I purchased 218 Phoenix shares on 31 January, adopted by one other 297 on 4 March. In whole, they value me £2,500. I additionally picked up one other 27 shares, once I invested my first dividend on 24 Could, value £137. That’s a comparatively modest whole, however I’m not finished but. I’m contemplating including to my tally, however I’ve one apparent concern. Is that yield for actual?
I wouldn’t have purchased it if I didn’t assume so, nevertheless it nonetheless worries me. Double-digit yields are weak, as any Vodafone investor can let you know.
Can I belief that dividend?
If traders have been satisfied they’d get 10% a 12 months without end, or not less than the subsequent decade, they’d pile in, wouldn’t they? However as ever with dividends, there are not any ensures. But the Phoenix per share dividend progress has been fairly strong, as my desk exhibits.

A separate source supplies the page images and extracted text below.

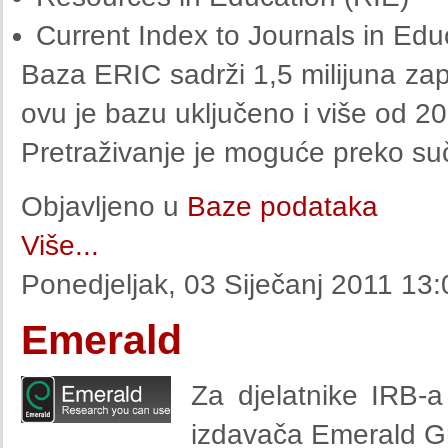
Current Index to Journals in Edu
Baza ERIC sadrži 1,5 milijuna zap
ovu je bazu uključeno i više od 2
Pretraživanje je moguće preko su
Objavljeno u
Baze podataka
Više...
Ponedjeljak, 03 Siječanj 2011 13:
Emerald
Za djelatnike IRB-
izdavača Emerald Gr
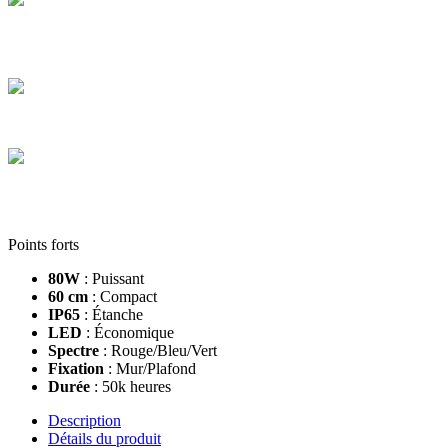
Paiement sécurisé
Payez en toute sécurité et réglez en CB en plusieurs fois de 100 € à
3 000 €
Colis sécurisés
Les cartons que nous expédions sont tous de hautes qualités
Service client
Contactez-nous via le chat, téléphone, mail, Facebook, Instagram et
TikTok
Points forts
80W
: Puissant
60 cm
: Compact
IP65
: Étanche
LED
: Économique
Spectre
: Rouge/Bleu/Vert
Fixation
: Mur/Plafond
Durée
: 50k heures
Description
Détails du produit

2019 | 2020 | 2021 | 2022 | 2023 | |
Dividend | 46.8p | 47.5p | 48.9p | 50.8p | 52.7p |
Yield | 6.2% | 6.8% | 7.5% | 8.3% | 9.8% |
It has elevated its dividend during the last 4 years by 0.7p, 1.4p, 1.9p, and 1.85p. Markets forecast one other 1.35p uplift in 2024 to 54p. That doesn’t appear to be an organization that’s anxious about funding shareholder payouts.
My desk additionally exhibits that yield has steadily climbed, courtesy of the falling Phoenix share value. It has dropped 14.7% during the last 12 months, and 25% over 5 years. That compares to FTSE 100 progress of 9.1% and 16.2% respectively. So these excessive dividends come at a value.

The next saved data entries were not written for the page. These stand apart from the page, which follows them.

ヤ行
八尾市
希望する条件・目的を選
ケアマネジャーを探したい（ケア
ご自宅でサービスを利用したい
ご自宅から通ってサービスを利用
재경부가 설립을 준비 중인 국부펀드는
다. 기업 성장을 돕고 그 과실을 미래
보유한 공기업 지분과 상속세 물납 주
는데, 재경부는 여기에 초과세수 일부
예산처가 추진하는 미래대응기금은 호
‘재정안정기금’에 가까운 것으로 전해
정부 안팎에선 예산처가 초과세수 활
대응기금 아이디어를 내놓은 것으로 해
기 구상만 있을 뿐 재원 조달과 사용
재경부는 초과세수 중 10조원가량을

Personally, I believe markets have been harsh on Phoenix. When it revealed full-year outcomes on 22 March, the share value jumped 8.4% from 488.2p to 529.2p and I felt vindicated. It has since retreated to 502p.
Excessive and likewise rising
I’m baffled. The 2023 numbers have been good, with whole money technology beating the group’s £1.8bn goal to hit £2bn. That can assist fund the dividend but nonetheless the share value flounders.

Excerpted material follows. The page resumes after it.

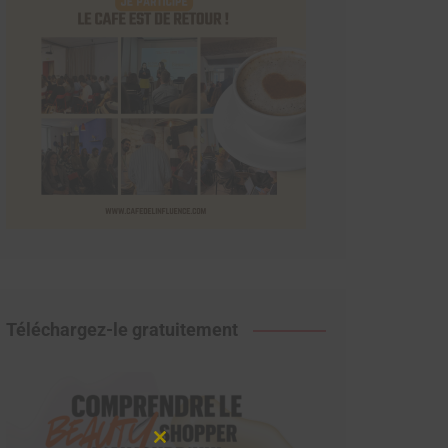
Téléchargez-le gratuitement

I believe that’s partly all the way down to wider market situations. Numerous FTSE 100 excessive yielders have bought off recently, as rate of interest minimize hopes recede. That downwards development may reverse when charges do lastly fall, slashing yields on money and bonds. At that time, Phoenix may fly. Except it’s a price entice, that’s.
Immediately, my 542 shares are value £2,720. If analysts are appropriate and the 2024 dividend per share is 54p, that may give me earnings of £292.68.
If I wished to up that to a considerably extra meaty £1,000 a 12 months, I’d want to purchase one other 1,310 shares, lifting my whole to 1,852. Immediately, that may value me £6,576. I don’t have that a lot handy right this moment so I’ll purchase Phoenix in dribs and drabs, making the most of any share value dip. I’ll get there, with luck earlier than the share value kicks on, assuming it ever does. If it doesn’t, not less than I’ll have the earnings.